Correct Answer: (1, 2)

Exam Year: 2023

Solution:

To find horizontal tangents, set dy/dx = 0. dy/dx = 3x^2 - 6x = 0 gives x = 0 and x = 2. At x = 1, y = 2.

Find the point on the curve y = x^3 - 3x^2 + 4 where the tangent is horizontal. (2023)

Find the point on the curve y = x^3 - 3x^2 + 4 where the tangent is horizontal. (2023)

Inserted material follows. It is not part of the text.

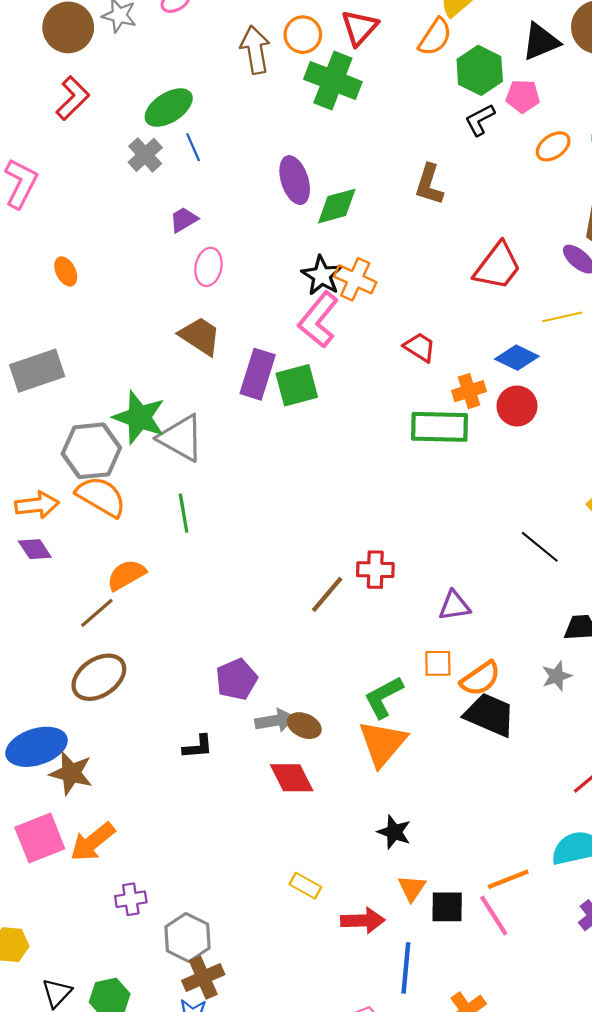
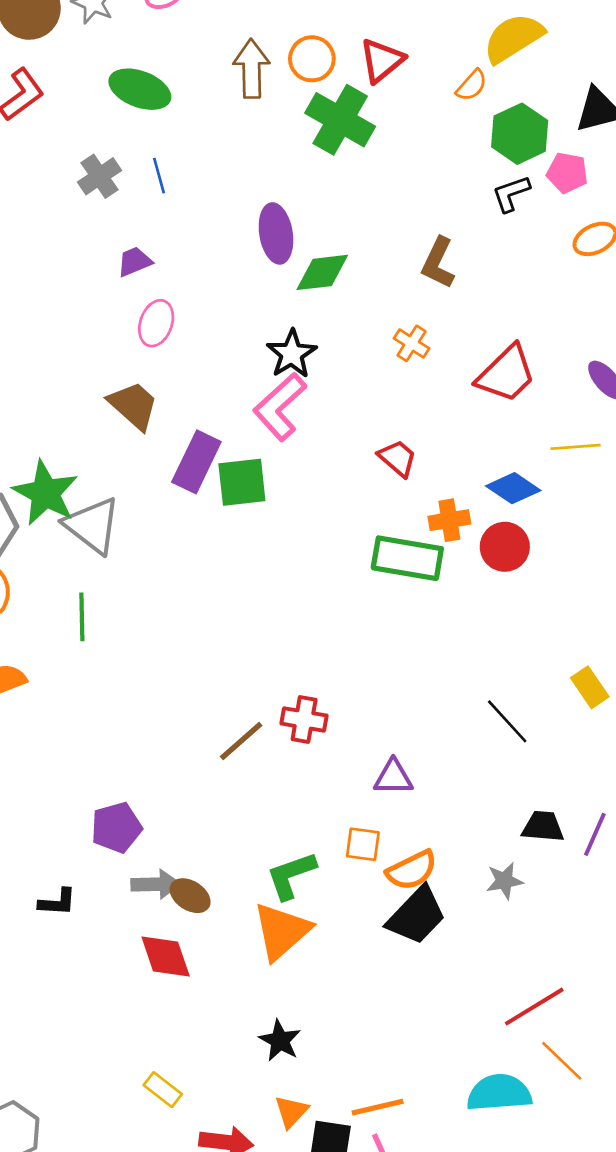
orange semicircle: (435, 37) -> (472, 85), size x0.7
green ellipse: (169, 108) -> (140, 89), moved, turned 45
orange cross: (355, 279) -> (412, 343), moved, size x0.7
black trapezoid: (490, 715) -> (417, 916), turned 102
orange line: (508, 879) -> (378, 1107), moved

Step 1: Start with the curve equation y = x^3 - 3x^2 + 4.
Step 2: Find the derivative of y with respect to x, which is dy/dx. This tells us the slope of the tangent line.
Step 3: Calculate the derivative: dy/dx = 3x^2 - 6x.
Step 4: To find where the tangent is horizontal, set dy/dx = 0. This means we want to solve the equation 3x^2 - 6x = 0.
Step 5: Factor the equation: 3x(x - 2) = 0.
Step 6: Set each factor to zero: 3x = 0 gives x = 0, and x - 2 = 0 gives x = 2.
Step 7: Now we have two x-values: x = 0 and x = 2. We need to find the corresponding y-values for these x-values.
Step 8: For x = 0, substitute into the original equation: y = 0^3 - 3(0^2) + 4 = 4.
Step 9: For x = 2, substitute into the original equation: y = 2^3 - 3(2^2) + 4 = 8 - 12 + 4 = 0.
Step 10: The points where the tangent is horizontal are (0, 4) and (2, 0).

Differentiation – Understanding how to find the derivative of a function to determine the slope of the tangent line.
Finding Critical Points – Identifying points where the derivative equals zero to find horizontal tangents.
Evaluating Functions – Calculating the value of the original function at specific x-values to find corresponding y-values.